There are several ways and means to reduce the interest burden of mortgage lending. Today we would like to give you four tips that promise lower interest rates. You may not be able to apply all the tips together, but at least some of them. This alone can result in a nice savings in the long term.
Tip 1 – Comprehensive financing comparison
The most important thing is to look around the market and obtain financing from as many banks, building societies and insurers as possible. The reason is the different conditions. Anyone who cleverly compares to the field of construction will achieve a significant interest rate advantage. For a long time not always attracts the cheapest mortgage lending at the house bank.
Especially direct banks are waiting with attractive terms. In addition, there are promotions and special conditions with other banks. Therefore, there is no way around a comprehensive financing comparison.
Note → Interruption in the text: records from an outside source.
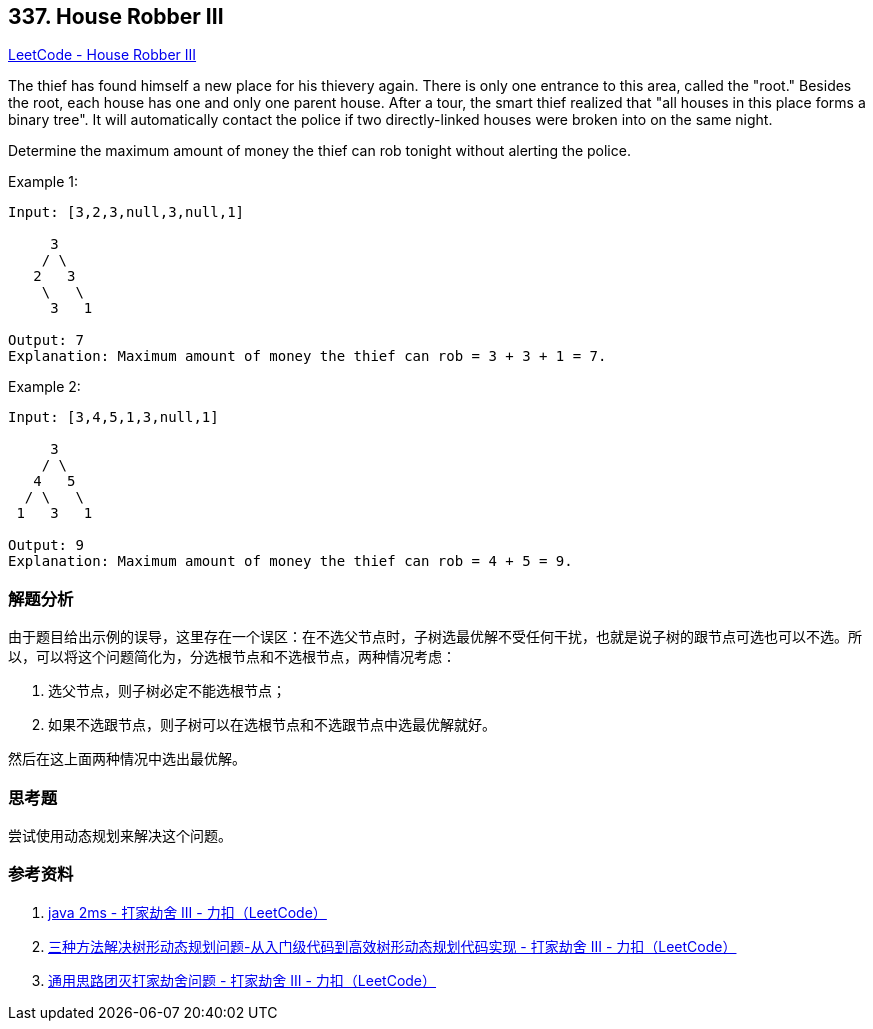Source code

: == 337. House Robber III

https://leetcode.com/problems/house-robber-iii/[LeetCode - House Robber III]

The thief has found himself a new place for his thievery again. There is only one entrance to this area, called the "root." Besides the root, each house has one and only one parent house. After a tour, the smart thief realized that "all houses in this place forms a binary tree". It will automatically contact the police if two directly-linked houses were broken into on the same night.

Determine the maximum amount of money the thief can rob tonight without alerting the police.

.Example 1:
----
Input: [3,2,3,null,3,null,1]

     3
    / \
   2   3
    \   \
     3   1

Output: 7
Explanation: Maximum amount of money the thief can rob = 3 + 3 + 1 = 7.
----

.Example 2:
----
Input: [3,4,5,1,3,null,1]

     3
    / \
   4   5
  / \   \
 1   3   1

Output: 9
Explanation: Maximum amount of money the thief can rob = 4 + 5 = 9.
----

=== 解题分析

由于题目给出示例的误导，这里存在一个误区：在不选父节点时，子树选最优解不受任何干扰，也就是说子树的跟节点可选也可以不选。所以，可以将这个问题简化为，分选根节点和不选根节点，两种情况考虑：

. 选父节点，则子树必定不能选根节点；
. 如果不选跟节点，则子树可以在选根节点和不选跟节点中选最优解就好。

然后在这上面两种情况中选出最优解。

=== 思考题

尝试使用动态规划来解决这个问题。

=== 参考资料

. https://leetcode-cn.com/problems/house-robber-iii/solution/java-2ms-by-horanol/[java 2ms - 打家劫舍 III - 力扣（LeetCode）]
. https://leetcode-cn.com/problems/house-robber-iii/solution/san-chong-fang-fa-jie-jue-shu-xing-dong-tai-gui-hu/[三种方法解决树形动态规划问题-从入门级代码到高效树形动态规划代码实现 - 打家劫舍 III - 力扣（LeetCode）]
. https://leetcode-cn.com/problems/house-robber-iii/solution/tong-yong-si-lu-tuan-mie-da-jia-jie-she-wen-ti-b-2/[通用思路团灭打家劫舍问题 - 打家劫舍 III - 力扣（LeetCode）]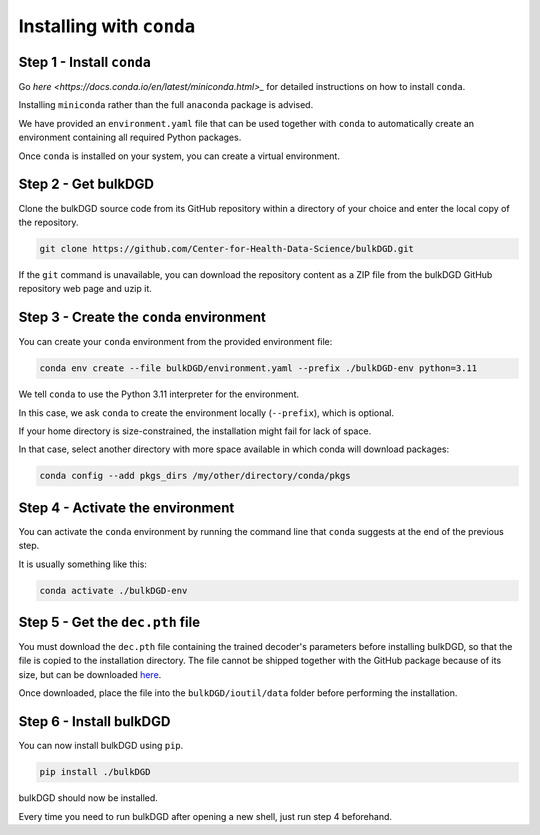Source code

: Installing with ``conda``
=========================

Step 1 - Install ``conda``
--------------------------

Go `here <https://docs.conda.io/en/latest/miniconda.html>_` for detailed instructions on how to install ``conda``.

Installing ``miniconda`` rather than the full ``anaconda`` package is advised.

We have provided an ``environment.yaml`` file that can be used together with ``conda`` to automatically create an environment containing all required Python packages.

Once ``conda`` is installed on your system, you can create a virtual environment.

Step 2 - Get bulkDGD
------------------------

Clone the bulkDGD source code from its GitHub repository within a directory of your choice and enter the local copy of the repository.

.. code-block:: shell

    git clone https://github.com/Center-for-Health-Data-Science/bulkDGD.git

If the ``git`` command is unavailable, you can download the repository content as a ZIP file from the bulkDGD GitHub repository web page and uzip it.

Step 3 - Create the ``conda`` environment
-----------------------------------------

You can create your ``conda`` environment from the provided environment file:

.. code-block:: shell
    
    conda env create --file bulkDGD/environment.yaml --prefix ./bulkDGD-env python=3.11

We tell ``conda`` to use the Python 3.11 interpreter for the environment.

In this case, we ask ``conda`` to create the environment locally (``--prefix``), which is optional.

If your home directory is size-constrained, the installation might fail for lack of space.

In that case, select another directory with more space available in which conda will download packages:

.. code-block:: shell
    
    conda config --add pkgs_dirs /my/other/directory/conda/pkgs

Step 4 - Activate the environment
---------------------------------

You can activate the ``conda`` environment by running the command line that ``conda`` suggests at the end of the previous step.

It is usually something like this:

.. code-block:: shell
    
    conda activate ./bulkDGD-env

Step 5 - Get the ``dec.pth`` file
---------------------------------

You must download the ``dec.pth`` file containing the trained decoder's parameters before installing bulkDGD, so that the file is copied to the installation directory. The file cannot be shipped together with the GitHub package because of its size, but can be downloaded `here <https://drive.google.com/file/d/1SZaoazkvqZ6DBF-adMQ3KRcy4Itxsz77/view?usp=sharing>`_.

Once downloaded, place the file into the ``bulkDGD/ioutil/data`` folder before performing the installation.

Step 6 - Install bulkDGD
----------------------------

You can now install bulkDGD using ``pip``.

.. code-block:: shell
    
    pip install ./bulkDGD

bulkDGD should now be installed.

Every time you need to run bulkDGD after opening a new shell, just run step 4 beforehand.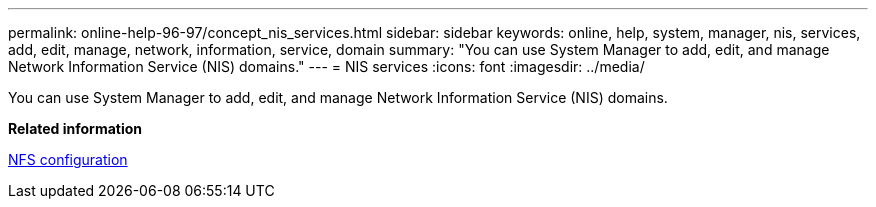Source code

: ---
permalink: online-help-96-97/concept_nis_services.html
sidebar: sidebar
keywords: online, help, system, manager, nis, services, add, edit, manage, network, information, service, domain
summary: "You can use System Manager to add, edit, and manage Network Information Service (NIS) domains."
---
= NIS services
:icons: font
:imagesdir: ../media/

[.lead]
You can use System Manager to add, edit, and manage Network Information Service (NIS) domains.

*Related information*

https://docs.netapp.com/us-en/ontap/nfs-config/index.html[NFS configuration]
Tip 2 – Choose Full Mortgage Loan
Banks like it when builders and homebuyers strive for quick and consistent repayment of the real estate loan. Therefore, the Good Finance Loan often granted a nice interest rate advantage. This interest advantage may amount to several thousand euros in terms of the total duration of the financing.
A Good Finance Loan loan provides for full repayment of the loan amount within the fixed interest period. However, this does not mean having to repay the real estate loan in ten years. Of course, it is possible to choose a longer fixed interest rate.
Tip 3 – Integrate tranches with short interest rate fixation
An alternative to choosing a Good Finance Loan loan is to divide the real estate loan into several tranches. In the end, a tranche is nothing more than a partial loan that has been split off and, for example, is subject to another fixed interest rate.
It is possible to save interest by arranging for a tranche subject to a shorter interest rate commitment. With short fixed interest rates (eg 5 years), there are often nice interest rate advantages.
The decisive factor is that the tranche remains manageable or, ideally, can be repaid in full within the fixed interest rate. Thus, an interest rate risk (a temporary increase in market interest rates) can be completely ruled out.
Tip 4 – Check lending limits
The amount of mortgage interest depends largely on the mortgage lending value. In other words, the relationship between the loan amount and the total cost of the project is more important. The larger the proportionate loan amount, the greater the risk of the bank, resulting in a higher interest rate.
Competent financing advice
Whether it is the design of the loan or a comprehensive interest rate comparison – our consultants will gladly assist you with your mortgage lending. Benefit from our many years of experience and the opportunity to evaluate the loan terms of more than 400 financing partners.
Our advice is free and without obligation, ie you do not take any risks and can always decide for yourself whether and by whom you finance.